Panesar was tight and got some turn, sharing the wickets with Broad, who was the pick of the attack with a fine display.
But it was Fleming's day and he supplied an innings that was a snapshot of his career. He struck the ball fluently, effortlessly at times, a cut above anything else New Zealand can offer, before getting out when least expected.
He reflected last night on a career in which he knows he under-achieved. He converted 16 per cent of his test 50s into centuries, a statistic that hurts.
"I'll always rue that fact," he said. "I don't know why I couldn't convert. Sometimes I was a master of my own failings, other times it was not meant to be."
He walked off yesterday frustrated - "which has happened 50 or 60 times in my career, so it was probably a fitting way to go. I don't seem to be making too many mistakes [but] I'm paying the price."
Fleming, who was quietly chuffed to achieve the 40 benchmark - "it just sets you apart among New Zealand batsmen" - wished he was still there this morning, perhaps with his 10th test century on the board, "having a crack at saving the game".
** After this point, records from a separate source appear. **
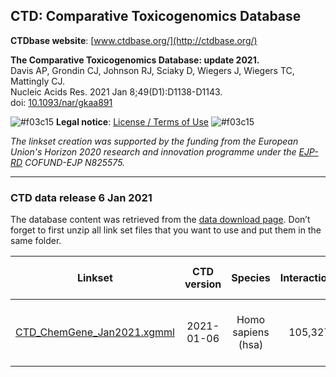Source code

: ## CTD: Comparative Toxicogenomics Database

**CTDbase website**: [www.ctdbase.org/](http://ctdbase.org/)<br/>

**The Comparative Toxicogenomics Database: update 2021.<br/>**
Davis AP, Grondin CJ, Johnson RJ, Sciaky D, Wiegers J, Wiegers TC, Mattingly CJ.<br/>
Nucleic Acids Res. 2021 Jan 8;49(D1):D1138-D1143.<br/>
doi: [10.1093/nar/gkaa891](http://doi.org/10.1093/nar/gkaa891)

![#f03c15](https://via.placeholder.com/15/f03c15/000000?text=+) **Legal notice**: [License / Terms of Use](http://ctdbase.org/about/legal.jsp) ![#f03c15](https://via.placeholder.com/15/f03c15/000000?text=+)

*The linkset creation was supported by the funding from the European Union's Horizon 2020 research and innovation programme under the [EJP-RD](https://www.ejprarediseases.org/) COFUND-EJP N825575.*

---

### CTD data release 6 Jan 2021

The database content was retrieved from the [data download page](http://ctdbase.org/downloads/). Don’t forget to first unzip all link set files that you want to use and put them in the same folder.

| Linkset | CTD version | Species | Interactions | Chemicals | Supported chemical identifiers | Proteins | Supported protein identifiers |
| :---: | :---: | :---: | :---: | :---: | :---: | :---: | :---: |
| [CTD_ChemGene_Jan2021.xgmml](https://ndownloader.figshare.com/files/26231723?private_link=e9263f8de7eea111c72d) | 2021-01-06 | Homo sapiens (hsa) | 105,327 | 9,239 | ChEBI, ChEMBL, Wikidata, CAS | 10,011 | UniProt, NCBI Gene, Ensembl, HGNC |
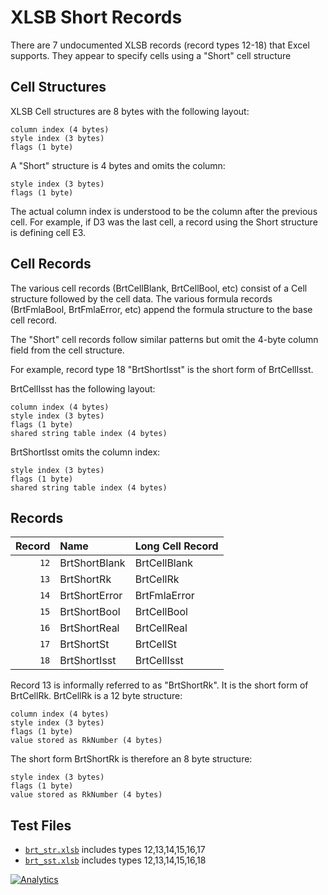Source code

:# XLSB Short Records

There are 7 undocumented XLSB records (record types 12-18) that Excel supports.
They appear to specify cells using a "Short" cell structure

## Cell Structures

XLSB Cell structures are 8 bytes with the following layout:

```
column index (4 bytes)
style index (3 bytes)
flags (1 byte)
```

A "Short" structure is 4 bytes and omits the column:

```
style index (3 bytes)
flags (1 byte)
```

The actual column index is understood to be the column after the previous cell.
For example, if D3 was the last cell, a record using the Short structure is
defining cell E3.

## Cell Records

The various cell records (BrtCellBlank, BrtCellBool, etc) consist of a Cell
structure followed by the cell data.  The various formula records (BrtFmlaBool,
BrtFmlaError, etc) append the formula structure to the base cell record.

The "Short" cell records follow similar patterns but omit the 4-byte column
field from the cell structure.

For example, record type 18 "BrtShortIsst" is the short form of BrtCellIsst.

BrtCellIsst has the following layout:

```
column index (4 bytes)
style index (3 bytes)
flags (1 byte)
shared string table index (4 bytes)
```

BrtShortIsst omits the column index:

```
style index (3 bytes)
flags (1 byte)
shared string table index (4 bytes)
```

## Records

| Record | Name          | Long Cell Record |
|-------:|:--------------|:-----------------|
|   `12` | BrtShortBlank | BrtCellBlank     |
|   `13` | BrtShortRk    | BrtCellRk        |
|   `14` | BrtShortError | BrtFmlaError     |
|   `15` | BrtShortBool  | BrtCellBool      |
|   `16` | BrtShortReal  | BrtCellReal      |
|   `17` | BrtShortSt    | BrtCellSt        |
|   `18` | BrtShortIsst  | BrtCellIsst      |

Record 13 is informally referred to as "BrtShortRk".  It is the short form of
BrtCellRk.  BrtCellRk is a 12 byte structure:

```
column index (4 bytes)
style index (3 bytes)
flags (1 byte)
value stored as RkNumber (4 bytes)
```

The short form BrtShortRk is therefore an 8 byte structure:

```
style index (3 bytes)
flags (1 byte)
value stored as RkNumber (4 bytes)
```

## Test Files

- [`brt_str.xlsb`](./brt_str.xlsb) includes types 12,13,14,15,16,17
- [`brt_sst.xlsb`](./brt_sst.xlsb) includes types 12,13,14,15,16,18

[![Analytics](https://ga-beacon.appspot.com/UA-36810333-1/SheetJS/notes?pixel)](https://github.com/SheetJS/notes)
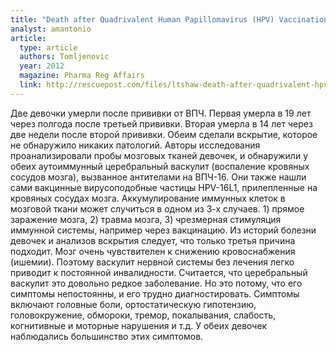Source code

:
 ```yaml
---
title: "Death after Quadrivalent Human Papillomavirus (HPV) Vaccination: Causal or Coincidental?"
analyst: amantonio
article:
  type: article
  authors: Tomljenovic
  year: 2012
  magazine: Pharma Reg Affairs
  link: http://rescuepost.com/files/ltshaw-death-after-quadrivalent-hpv-vaccination-pharma-reg-affairs-2012.pdf
---
```


Две девочки умерли после прививки от ВПЧ. Первая умерла в 19 лет через полгода после третьей прививки. Вторая умерла в 14 лет через две недели после второй прививки. Обеим сделали вскрытие, которое не обнаружило никаких патологий.
Авторы исследования проанализировали пробы мозговых тканей девочек, и обнаружили у обеих аутоиммунный церебральный васкулит (воспаление кровяных сосудов мозга), вызванное антителами на ВПЧ-16. Они также нашли сами вакцинные вирусоподобные частицы HPV-16L1, прилепленные на кровяных сосудах мозга.
Аккумулирование иммунных клеток в мозговой ткани может случиться в одном из 3-х случаев. 1) прямое заражение мозга, 2) травма мозга, 3) чрезмерная стимуляция иммунной системы, например через вакцинацию. Из историй болезни девочек и анализов вскрытия следует, что только третья причина подходит.
Мозг очень чувствителен к снижению кровоснабжения (ишемии). Поэтому васкулит нервной системы без лечения легко приводит к постоянной инвалидности. Считается, что церебральный васкулит это довольно редкое заболевание. Но это потому, что его симптомы непостоянны, и его трудно диагностировать. Симптомы включают головные боли, ортостатическую гипотензию, головокружение, обмороки, тремор, покалывания, слабость, когнитивные и моторные нарушения и т.д. У обеих девочек наблюдались большинство этих симптомов.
But those final two hours mortally wounded New Zealand's ambitions. Still Fleming was talking, probably more in hope than expectation, about saving the test today.
And he had time for a final dig at the selectors who, by removing the cherished test captaincy from him last year, also took away much of his personal desire to carry on.
Who should take over at No 3 from him? "My ideas are a lot different to the selectors. They seem to have their ideas what they want. They can work that one out."